Certainly, yes, as Bynoe and plenty of others have noted, Bear is a kind of climax of second-wave feminist literature. It's a book that sees a reserved, bookish woman with a mannish name, whose appetites had previously only been satisfied by intermittent office sex with her boss, realize the full breadth of her sexuality without a man, or even a human. Andrew Pyper, a Stratford-born novelist, also advocated for Bear as part of PEN Canada's 2013 Freedom To Read Week, pitching the book as a necessarily "inappropriate" novel – Canada's Lolita or Lady Chatterley's Lover. All of this is true and good and fine. There's more to Bear than bear sex, sure.

But there's also the bear sex. It's difficult to take all this bear-boffing stuff seriously – even if you grant that that the bear is both a literal and metaphorical, a furry cipher through which the story's themes of sexual awakening and regeneration-through-nature flow. For one thing, Bear unfolds (pretty self-consciously, I think) like a parody of Canadian literature.

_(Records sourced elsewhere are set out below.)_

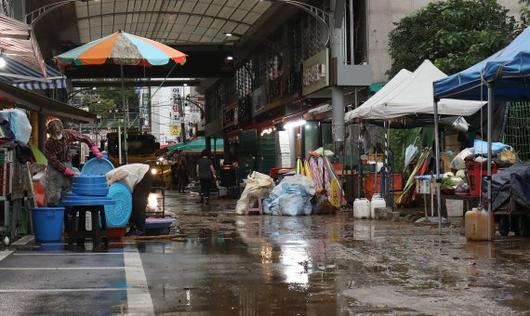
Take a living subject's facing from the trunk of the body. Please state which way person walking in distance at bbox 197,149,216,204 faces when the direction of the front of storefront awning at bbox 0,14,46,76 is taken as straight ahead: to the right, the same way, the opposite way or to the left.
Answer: to the left

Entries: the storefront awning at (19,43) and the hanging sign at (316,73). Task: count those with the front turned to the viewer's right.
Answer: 1

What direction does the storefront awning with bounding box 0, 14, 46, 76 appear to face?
to the viewer's right

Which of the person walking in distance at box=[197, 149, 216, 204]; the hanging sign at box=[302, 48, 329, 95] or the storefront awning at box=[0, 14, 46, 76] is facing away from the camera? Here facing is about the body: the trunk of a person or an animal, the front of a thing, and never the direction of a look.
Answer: the person walking in distance

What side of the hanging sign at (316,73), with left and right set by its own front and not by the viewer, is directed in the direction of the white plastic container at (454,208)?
left

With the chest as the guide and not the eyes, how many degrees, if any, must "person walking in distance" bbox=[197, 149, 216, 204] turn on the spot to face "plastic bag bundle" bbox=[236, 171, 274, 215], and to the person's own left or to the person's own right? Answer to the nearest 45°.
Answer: approximately 180°

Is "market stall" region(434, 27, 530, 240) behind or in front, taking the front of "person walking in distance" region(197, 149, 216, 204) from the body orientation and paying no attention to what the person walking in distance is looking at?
behind

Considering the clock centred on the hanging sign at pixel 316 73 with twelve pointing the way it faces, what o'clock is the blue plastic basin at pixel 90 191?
The blue plastic basin is roughly at 11 o'clock from the hanging sign.

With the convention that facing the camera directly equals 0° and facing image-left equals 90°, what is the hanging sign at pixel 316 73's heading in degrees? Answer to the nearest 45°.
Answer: approximately 45°
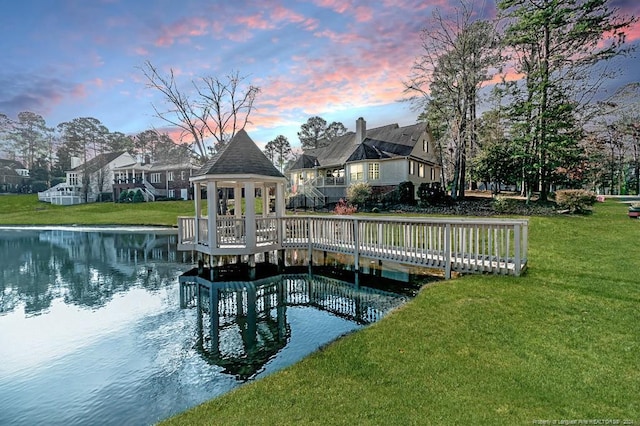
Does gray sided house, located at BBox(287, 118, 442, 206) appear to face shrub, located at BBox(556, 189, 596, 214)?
no

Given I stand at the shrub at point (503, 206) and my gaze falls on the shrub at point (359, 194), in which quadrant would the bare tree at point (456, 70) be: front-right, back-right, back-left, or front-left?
front-right

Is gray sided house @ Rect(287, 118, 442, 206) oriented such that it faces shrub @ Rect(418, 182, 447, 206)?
no

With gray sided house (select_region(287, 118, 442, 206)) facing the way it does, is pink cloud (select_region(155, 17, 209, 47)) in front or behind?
behind

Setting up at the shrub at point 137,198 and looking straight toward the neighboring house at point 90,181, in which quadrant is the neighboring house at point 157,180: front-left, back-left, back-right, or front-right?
front-right
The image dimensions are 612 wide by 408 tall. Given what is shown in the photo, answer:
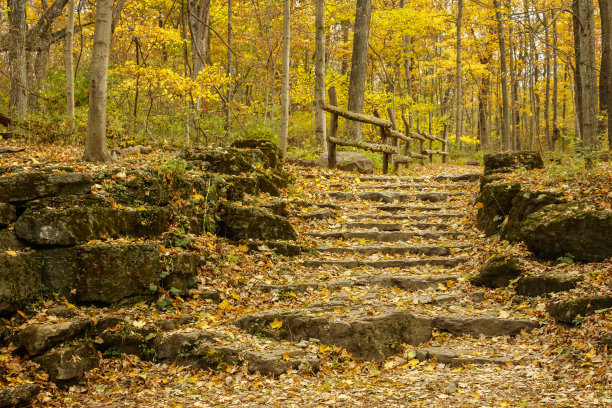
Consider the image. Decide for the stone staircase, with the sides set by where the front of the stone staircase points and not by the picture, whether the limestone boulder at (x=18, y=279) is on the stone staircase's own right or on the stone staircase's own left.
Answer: on the stone staircase's own right

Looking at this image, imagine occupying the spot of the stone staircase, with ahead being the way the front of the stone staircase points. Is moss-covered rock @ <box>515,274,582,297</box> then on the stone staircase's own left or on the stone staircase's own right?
on the stone staircase's own left

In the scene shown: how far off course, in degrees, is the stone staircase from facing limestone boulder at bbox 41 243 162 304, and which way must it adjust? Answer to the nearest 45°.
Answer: approximately 45° to its right

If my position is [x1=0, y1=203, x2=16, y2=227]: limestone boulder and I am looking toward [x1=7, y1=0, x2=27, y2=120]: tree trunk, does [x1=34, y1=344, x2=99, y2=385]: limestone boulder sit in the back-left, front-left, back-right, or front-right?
back-right

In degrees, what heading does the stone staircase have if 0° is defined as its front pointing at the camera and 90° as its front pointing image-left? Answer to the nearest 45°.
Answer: approximately 0°

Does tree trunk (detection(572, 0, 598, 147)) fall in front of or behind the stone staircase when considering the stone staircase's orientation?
behind

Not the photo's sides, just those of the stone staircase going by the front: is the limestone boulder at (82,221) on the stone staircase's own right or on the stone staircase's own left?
on the stone staircase's own right

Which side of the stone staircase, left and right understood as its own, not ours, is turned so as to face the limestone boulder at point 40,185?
right

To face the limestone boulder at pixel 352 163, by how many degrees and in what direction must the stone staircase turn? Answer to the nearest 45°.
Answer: approximately 180°

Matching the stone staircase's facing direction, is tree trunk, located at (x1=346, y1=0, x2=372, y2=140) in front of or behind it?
behind
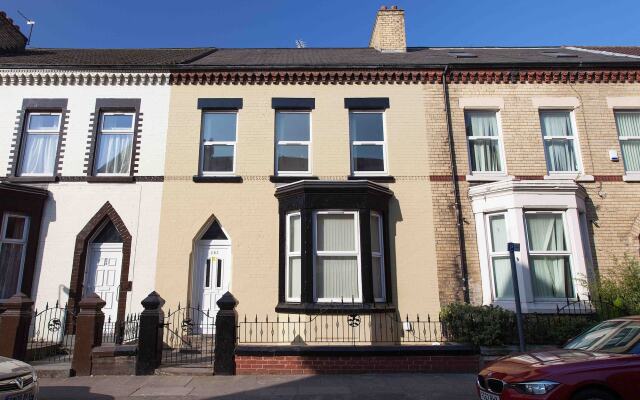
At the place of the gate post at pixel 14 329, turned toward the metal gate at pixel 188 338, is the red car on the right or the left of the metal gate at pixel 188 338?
right

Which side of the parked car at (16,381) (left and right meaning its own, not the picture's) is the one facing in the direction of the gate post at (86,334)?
left

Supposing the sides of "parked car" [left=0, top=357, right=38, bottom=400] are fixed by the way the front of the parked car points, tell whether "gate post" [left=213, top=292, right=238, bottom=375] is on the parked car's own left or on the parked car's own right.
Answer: on the parked car's own left

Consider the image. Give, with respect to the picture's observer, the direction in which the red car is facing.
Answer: facing the viewer and to the left of the viewer

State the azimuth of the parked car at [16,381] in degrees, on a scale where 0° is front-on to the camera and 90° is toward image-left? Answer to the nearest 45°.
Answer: approximately 315°

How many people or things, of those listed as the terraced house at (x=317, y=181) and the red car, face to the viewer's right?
0

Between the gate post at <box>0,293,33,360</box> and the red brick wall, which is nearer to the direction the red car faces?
the gate post

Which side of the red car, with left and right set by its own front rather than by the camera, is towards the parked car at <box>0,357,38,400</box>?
front

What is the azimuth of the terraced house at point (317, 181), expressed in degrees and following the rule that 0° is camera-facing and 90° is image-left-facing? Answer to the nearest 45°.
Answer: approximately 0°

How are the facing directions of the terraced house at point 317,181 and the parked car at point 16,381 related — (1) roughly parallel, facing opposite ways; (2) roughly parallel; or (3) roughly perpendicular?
roughly perpendicular

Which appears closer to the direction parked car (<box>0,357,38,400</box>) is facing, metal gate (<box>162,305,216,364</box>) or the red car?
the red car

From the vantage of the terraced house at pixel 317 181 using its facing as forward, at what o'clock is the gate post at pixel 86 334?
The gate post is roughly at 2 o'clock from the terraced house.

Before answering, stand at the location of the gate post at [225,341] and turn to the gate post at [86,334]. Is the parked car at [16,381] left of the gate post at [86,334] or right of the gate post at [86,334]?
left

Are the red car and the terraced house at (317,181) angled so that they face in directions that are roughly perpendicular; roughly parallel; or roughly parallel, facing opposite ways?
roughly perpendicular
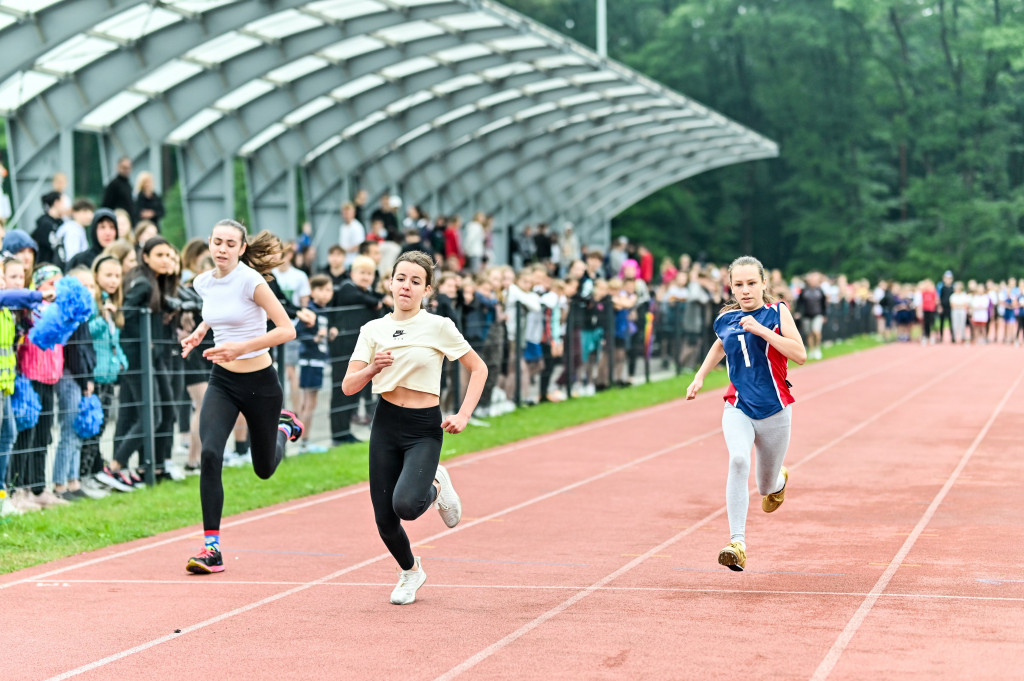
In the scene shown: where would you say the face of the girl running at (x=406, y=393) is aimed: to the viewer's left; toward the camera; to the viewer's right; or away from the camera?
toward the camera

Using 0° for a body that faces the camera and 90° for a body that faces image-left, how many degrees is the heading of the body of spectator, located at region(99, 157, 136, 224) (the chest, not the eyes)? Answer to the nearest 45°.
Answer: approximately 315°

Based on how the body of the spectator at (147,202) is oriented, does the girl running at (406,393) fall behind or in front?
in front

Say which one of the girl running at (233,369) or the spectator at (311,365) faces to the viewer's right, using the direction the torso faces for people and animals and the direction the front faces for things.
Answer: the spectator

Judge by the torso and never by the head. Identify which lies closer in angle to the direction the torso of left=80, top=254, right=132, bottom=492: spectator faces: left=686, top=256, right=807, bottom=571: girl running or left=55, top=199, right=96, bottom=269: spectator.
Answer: the girl running

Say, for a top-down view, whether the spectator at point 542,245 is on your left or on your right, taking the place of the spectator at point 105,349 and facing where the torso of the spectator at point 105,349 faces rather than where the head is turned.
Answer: on your left

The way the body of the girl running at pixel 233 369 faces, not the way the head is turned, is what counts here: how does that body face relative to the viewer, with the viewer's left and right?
facing the viewer and to the left of the viewer

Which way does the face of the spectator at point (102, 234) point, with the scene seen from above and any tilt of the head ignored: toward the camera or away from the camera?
toward the camera

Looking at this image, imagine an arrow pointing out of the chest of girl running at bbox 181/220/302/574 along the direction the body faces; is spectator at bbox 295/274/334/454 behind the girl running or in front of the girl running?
behind

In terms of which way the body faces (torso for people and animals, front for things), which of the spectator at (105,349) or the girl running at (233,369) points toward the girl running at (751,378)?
the spectator

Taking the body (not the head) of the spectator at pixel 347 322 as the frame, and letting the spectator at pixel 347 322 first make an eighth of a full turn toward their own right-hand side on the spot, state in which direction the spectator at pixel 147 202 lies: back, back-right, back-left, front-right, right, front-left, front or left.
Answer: back-right

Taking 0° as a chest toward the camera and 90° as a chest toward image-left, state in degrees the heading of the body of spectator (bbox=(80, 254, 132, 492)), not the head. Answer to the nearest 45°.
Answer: approximately 315°

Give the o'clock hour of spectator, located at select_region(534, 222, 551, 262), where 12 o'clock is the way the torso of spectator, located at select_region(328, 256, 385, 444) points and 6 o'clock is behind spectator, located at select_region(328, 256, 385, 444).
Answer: spectator, located at select_region(534, 222, 551, 262) is roughly at 8 o'clock from spectator, located at select_region(328, 256, 385, 444).
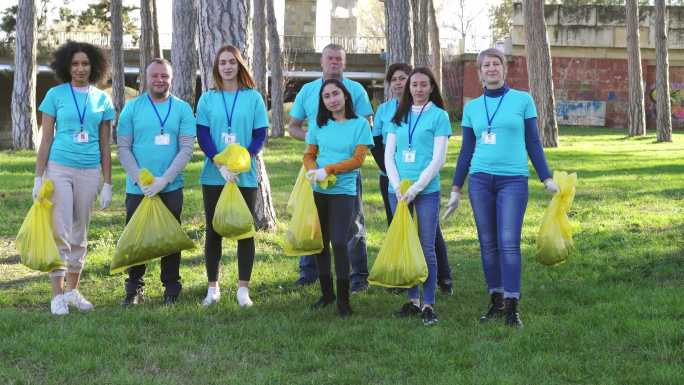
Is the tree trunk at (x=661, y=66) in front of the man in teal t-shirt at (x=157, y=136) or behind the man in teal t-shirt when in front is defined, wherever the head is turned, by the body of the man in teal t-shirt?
behind

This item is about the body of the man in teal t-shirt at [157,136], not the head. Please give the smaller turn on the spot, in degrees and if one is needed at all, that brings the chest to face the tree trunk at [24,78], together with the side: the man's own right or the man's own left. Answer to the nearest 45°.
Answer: approximately 180°

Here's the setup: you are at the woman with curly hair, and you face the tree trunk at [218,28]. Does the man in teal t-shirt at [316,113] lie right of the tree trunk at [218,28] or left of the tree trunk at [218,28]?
right

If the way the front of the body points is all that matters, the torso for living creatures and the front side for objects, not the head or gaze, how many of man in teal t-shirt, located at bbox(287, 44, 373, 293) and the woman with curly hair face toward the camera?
2

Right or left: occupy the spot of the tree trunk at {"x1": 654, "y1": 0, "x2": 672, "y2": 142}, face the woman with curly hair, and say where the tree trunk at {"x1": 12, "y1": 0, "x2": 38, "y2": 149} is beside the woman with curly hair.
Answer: right

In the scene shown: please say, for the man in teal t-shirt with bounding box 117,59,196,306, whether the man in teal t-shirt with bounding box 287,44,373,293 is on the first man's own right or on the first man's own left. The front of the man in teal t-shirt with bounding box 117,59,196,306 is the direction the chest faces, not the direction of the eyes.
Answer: on the first man's own left

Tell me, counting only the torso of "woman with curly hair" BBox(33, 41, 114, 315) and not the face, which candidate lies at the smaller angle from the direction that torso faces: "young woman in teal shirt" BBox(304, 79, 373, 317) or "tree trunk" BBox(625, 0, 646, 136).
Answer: the young woman in teal shirt

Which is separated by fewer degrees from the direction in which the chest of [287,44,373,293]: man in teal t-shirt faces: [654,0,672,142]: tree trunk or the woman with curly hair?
the woman with curly hair

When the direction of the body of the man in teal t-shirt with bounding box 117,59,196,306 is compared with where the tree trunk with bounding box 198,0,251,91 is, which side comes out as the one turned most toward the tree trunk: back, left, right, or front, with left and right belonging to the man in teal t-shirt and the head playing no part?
back
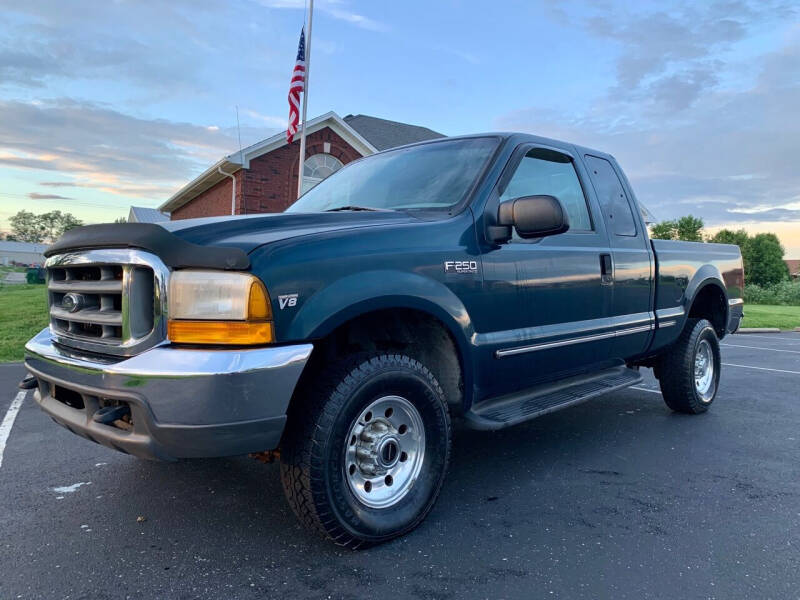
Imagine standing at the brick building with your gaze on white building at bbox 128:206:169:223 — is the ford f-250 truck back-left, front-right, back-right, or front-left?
back-left

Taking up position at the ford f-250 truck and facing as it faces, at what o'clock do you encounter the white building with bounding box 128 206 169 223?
The white building is roughly at 4 o'clock from the ford f-250 truck.

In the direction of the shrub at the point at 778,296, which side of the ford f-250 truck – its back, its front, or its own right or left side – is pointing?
back

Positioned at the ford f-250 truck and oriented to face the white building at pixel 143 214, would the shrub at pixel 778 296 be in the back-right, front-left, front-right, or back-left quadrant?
front-right

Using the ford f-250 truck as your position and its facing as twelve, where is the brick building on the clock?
The brick building is roughly at 4 o'clock from the ford f-250 truck.

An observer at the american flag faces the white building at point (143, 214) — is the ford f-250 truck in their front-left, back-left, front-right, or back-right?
back-left

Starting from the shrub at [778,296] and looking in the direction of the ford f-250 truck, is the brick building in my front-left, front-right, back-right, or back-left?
front-right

Again we have the divide of the urban and the rural, with Lou taking flight from Toronto for an archive in an isolated island mansion in bucolic northern Ontario, where the changing of the seasons marks her personal growth. (In the city, where weather vacillates between the oppressively chilly and the oppressively muggy, such development is presumably stunted.) As Lou digs through the libraries at the mansion, her relationship with the bear (only referred to as "bear," so the reader never forgets that he's a bear), she slowly morphs into a kind of feral creature: dirty and untamed. In one scene she attempts to wriggle into an old stuffy ball gown and her breasts pop out of it, as if her newfound and exuberant sexuality cannot be contained.

And so Lou's sex with the bear functions as a satiric culmination of all these themes – an actual, physical communion with nature, with the wilds that encroach the perimeter of the Canadian psyche. The recent swell of interest in Bear as a kind of ironized pulp object feels kind of unnecessary. The book was already ironic and humorous (as when the bear waddles off farting after sex, proving himself more a human man than he first appeared). I believe, truly, that Engel wants us to laugh, to find the passages about the bear's gifted tongue and flaccid penis nestled inside "his long cartilaginous sheath" ludicrous in the way they push against the boundaries of the CanLit. In having sex with a bear, it's like Lou is fornicating with a lumbering totem of all the themes of our national literature, heaving in front of a fireplace with the canon itself.

Bear is a book that confronts us with all the theme-iest themes, and then leavens all that literary weightiness with sopping erotic silliness. It's so on-the-nose that it seems to be sneering at its archness. This undercurrent of irony and sly humour is, I think, what accounts for the new, half-smirking interest in Bear. Well, that and all the bear sex.